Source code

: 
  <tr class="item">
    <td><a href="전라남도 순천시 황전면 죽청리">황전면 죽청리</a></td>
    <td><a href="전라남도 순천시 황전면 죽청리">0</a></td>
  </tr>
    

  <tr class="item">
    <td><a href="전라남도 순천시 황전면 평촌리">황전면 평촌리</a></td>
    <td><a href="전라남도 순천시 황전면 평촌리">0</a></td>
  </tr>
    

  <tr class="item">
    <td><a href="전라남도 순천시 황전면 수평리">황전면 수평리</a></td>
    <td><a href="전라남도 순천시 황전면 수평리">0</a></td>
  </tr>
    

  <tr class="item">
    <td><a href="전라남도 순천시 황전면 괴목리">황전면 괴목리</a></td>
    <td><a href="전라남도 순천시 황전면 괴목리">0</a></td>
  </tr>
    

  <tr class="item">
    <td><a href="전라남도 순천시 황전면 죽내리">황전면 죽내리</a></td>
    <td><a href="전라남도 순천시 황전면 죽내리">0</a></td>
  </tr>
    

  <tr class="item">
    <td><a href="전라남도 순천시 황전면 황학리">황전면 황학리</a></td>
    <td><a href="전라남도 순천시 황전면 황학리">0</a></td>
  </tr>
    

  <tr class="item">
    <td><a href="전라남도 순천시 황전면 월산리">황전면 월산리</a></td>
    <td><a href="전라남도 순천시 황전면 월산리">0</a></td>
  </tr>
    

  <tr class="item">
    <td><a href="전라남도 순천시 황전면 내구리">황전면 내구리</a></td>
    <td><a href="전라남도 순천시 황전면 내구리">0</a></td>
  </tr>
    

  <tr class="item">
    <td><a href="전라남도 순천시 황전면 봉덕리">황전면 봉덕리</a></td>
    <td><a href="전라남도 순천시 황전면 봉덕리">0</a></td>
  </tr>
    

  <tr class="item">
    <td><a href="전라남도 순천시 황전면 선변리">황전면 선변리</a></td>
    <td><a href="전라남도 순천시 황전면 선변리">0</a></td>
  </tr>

|---|

Repeat each record above precisely as written.

Source code

: 
  <tr class="item">
    <td><a href="전라남도 순천시 황전면 죽청리">황전면 죽청리</a></td>
    <td><a href="전라남도 순천시 황전면 죽청리">0</a></td>
  </tr>
    

  <tr class="item">
    <td><a href="전라남도 순천시 황전면 평촌리">황전면 평촌리</a></td>
    <td><a href="전라남도 순천시 황전면 평촌리">0</a></td>
  </tr>
    

  <tr class="item">
    <td><a href="전라남도 순천시 황전면 수평리">황전면 수평리</a></td>
    <td><a href="전라남도 순천시 황전면 수평리">0</a></td>
  </tr>
    

  <tr class="item">
    <td><a href="전라남도 순천시 황전면 괴목리">황전면 괴목리</a></td>
    <td><a href="전라남도 순천시 황전면 괴목리">0</a></td>
  </tr>
    

  <tr class="item">
    <td><a href="전라남도 순천시 황전면 죽내리">황전면 죽내리</a></td>
    <td><a href="전라남도 순천시 황전면 죽내리">0</a></td>
  </tr>
    

  <tr class="item">
    <td><a href="전라남도 순천시 황전면 황학리">황전면 황학리</a></td>
    <td><a href="전라남도 순천시 황전면 황학리">0</a></td>
  </tr>
    

  <tr class="item">
    <td><a href="전라남도 순천시 황전면 월산리">황전면 월산리</a></td>
    <td><a href="전라남도 순천시 황전면 월산리">0</a></td>
  </tr>
    

  <tr class="item">
    <td><a href="전라남도 순천시 황전면 내구리">황전면 내구리</a></td>
    <td><a href="전라남도 순천시 황전면 내구리">0</a></td>
  </tr>
    

  <tr class="item">
    <td><a href="전라남도 순천시 황전면 봉덕리">황전면 봉덕리</a></td>
    <td><a href="전라남도 순천시 황전면 봉덕리">0</a></td>
  </tr>
    

  <tr class="item">
    <td><a href="전라남도 순천시 황전면 선변리">황전면 선변리</a></td>
    <td><a href="전라남도 순천시 황전면 선변리">0</a></td>
  </tr>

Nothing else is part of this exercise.